Data excerpts below:
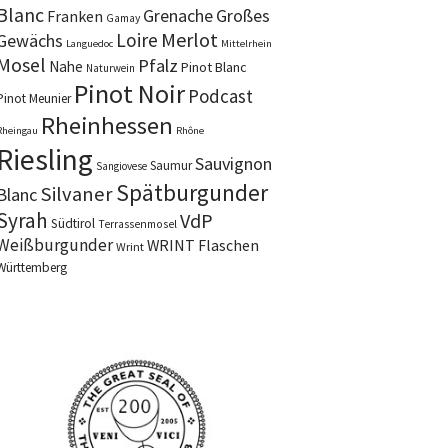
Blanc
Grenache
Großes
Franken
Gamay
Merlot
Loire
Gewächs
Languedoc
Mittelrhein
Mosel
Pfalz
Nahe
Pinot Blanc
Naturwein
Pinot Noir
Podcast
Pinot Meunier
Rheinhessen
Rheingau
Rhône
Riesling
Sauvignon
Saumur
Sangiovese
Spätburgunder
Silvaner
Blanc
Syrah
VdP
Südtirol
Terrassenmosel
Weißburgunder
WRINT Flaschen
Wrint
Württemberg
End of Data excerpts.
▶ Assigned task: Count, in the records above, the lines that include "Pinot", and give the number with nothing added.

▶ Your response: 3